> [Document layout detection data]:
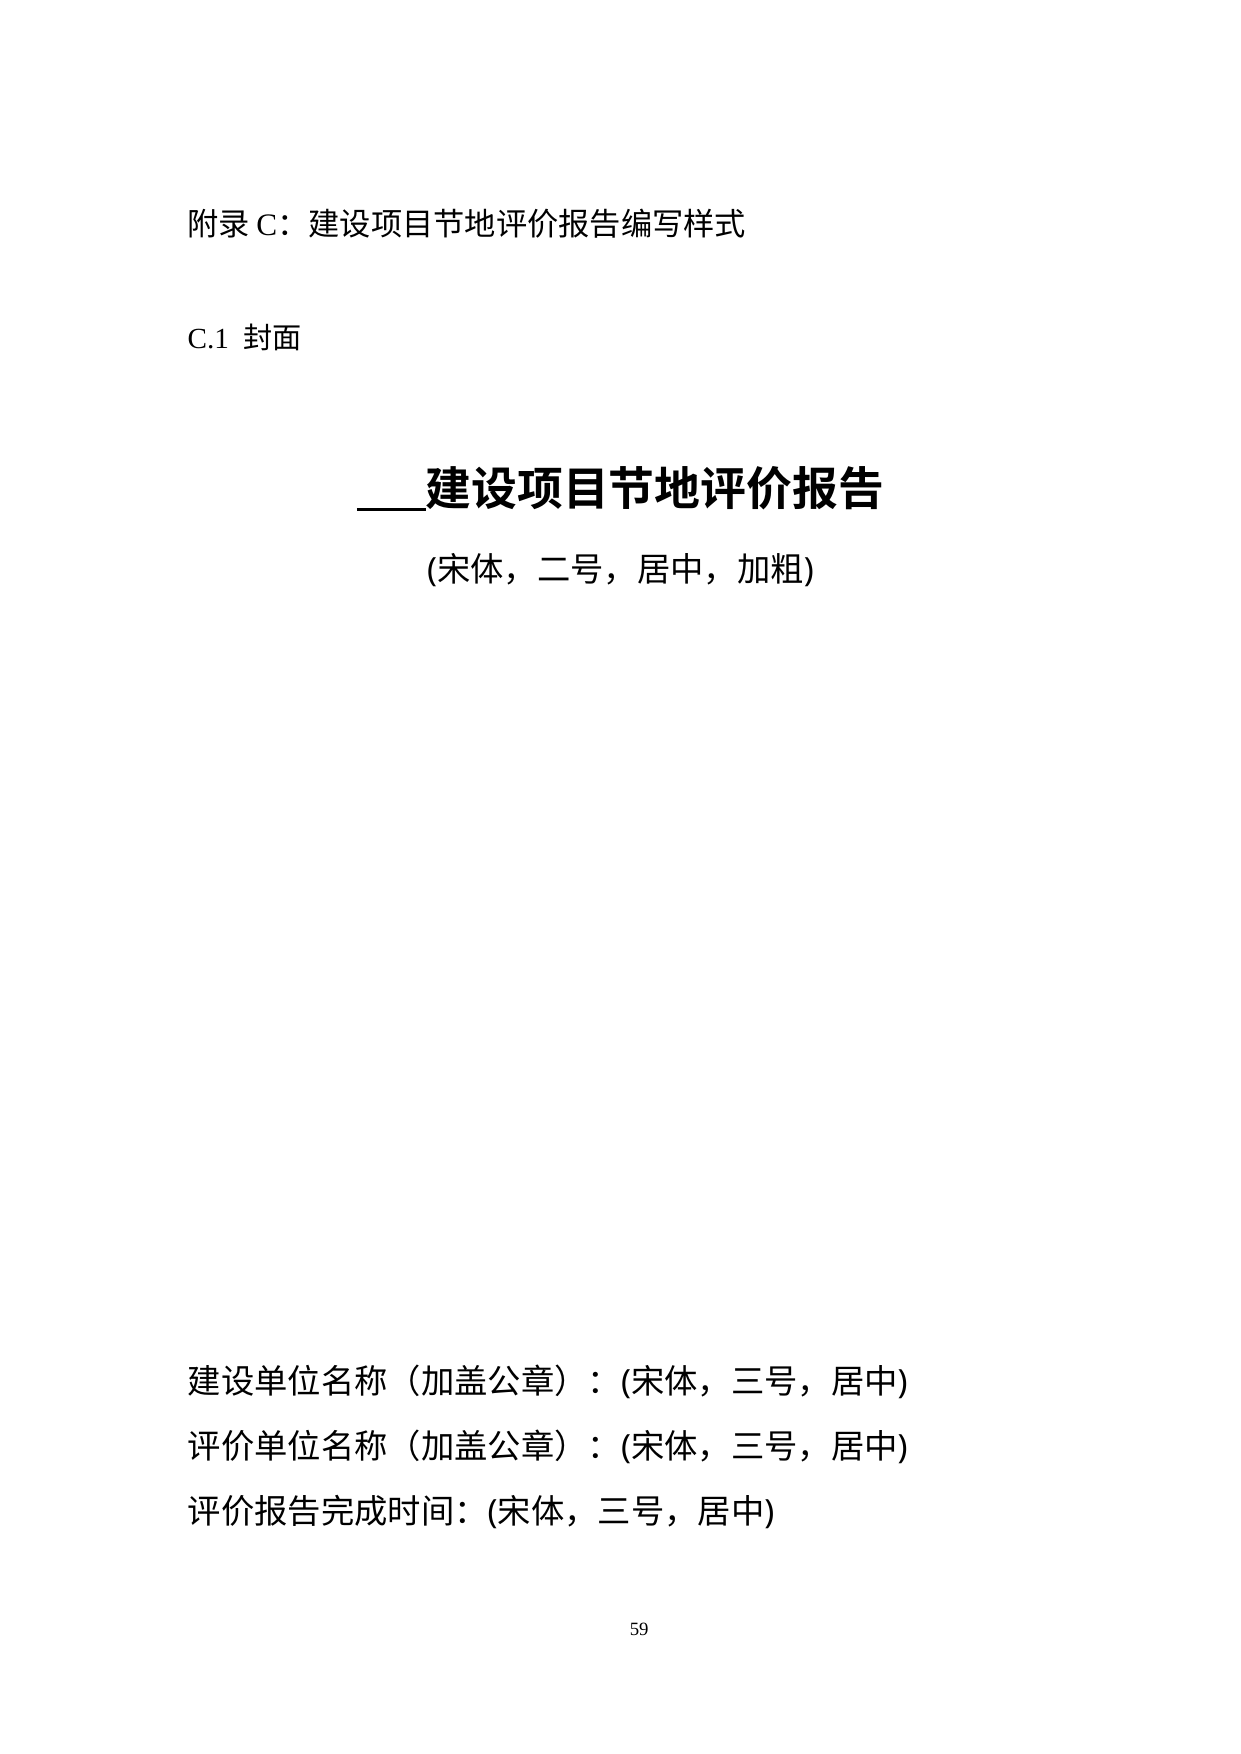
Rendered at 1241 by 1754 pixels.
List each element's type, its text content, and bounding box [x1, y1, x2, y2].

subtitle 附录C：建设项目节地评价报告编写样式 [187, 189, 1053, 254]
text (宋体，二号，居中，加粗) [187, 534, 1053, 599]
subtitle C.1 封面 [187, 304, 1053, 369]
text 评价报告完成时间：(宋体，三号，居中) [187, 1477, 1053, 1542]
text 评价单位名称（加盖公章）：(宋体，三号，居中) [187, 1412, 1053, 1477]
text 建设单位名称（加盖公章）：(宋体，三号，居中) [187, 1347, 1053, 1412]
text 建设项目节地评价报告 [187, 437, 1053, 534]
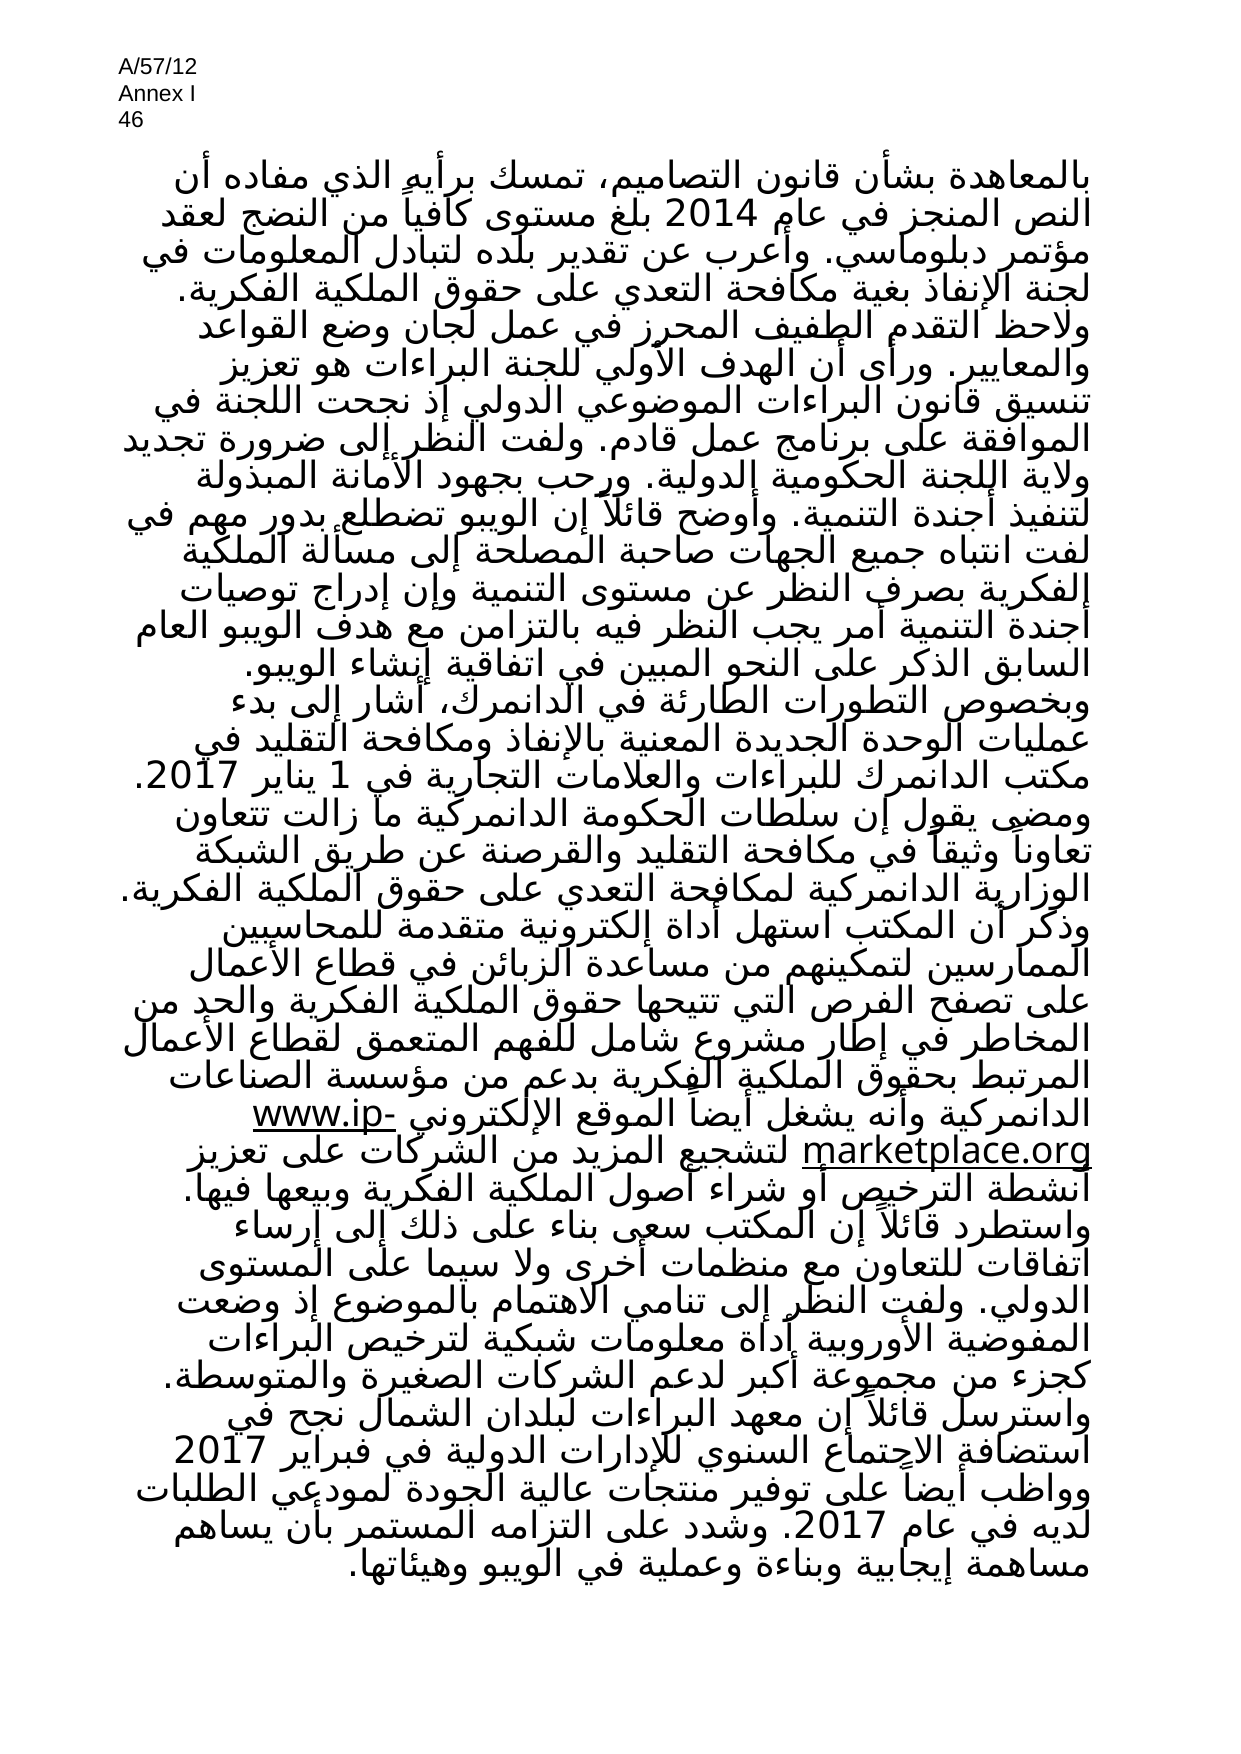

> [What to produce]:
Wherever an image appears, omit it; copy the rest of the records exactly.

> [Written answer]:
Rendered at 1241 by 1754 pixels.
List each element's type, its text content, and bounding box [x1, y1, x2, y2].

subtitle 附录C：建设项目节地评价报告编写样式 [187, 189, 1053, 254]
text (宋体，二号，居中，加粗) [187, 534, 1053, 599]
subtitle C.1 封面 [187, 304, 1053, 369]
text 评价报告完成时间：(宋体，三号，居中) [187, 1477, 1053, 1542]
text 评价单位名称（加盖公章）：(宋体，三号，居中) [187, 1412, 1053, 1477]
text 建设单位名称（加盖公章）：(宋体，三号，居中) [187, 1347, 1053, 1412]
text 建设项目节地评价报告 [187, 437, 1053, 534]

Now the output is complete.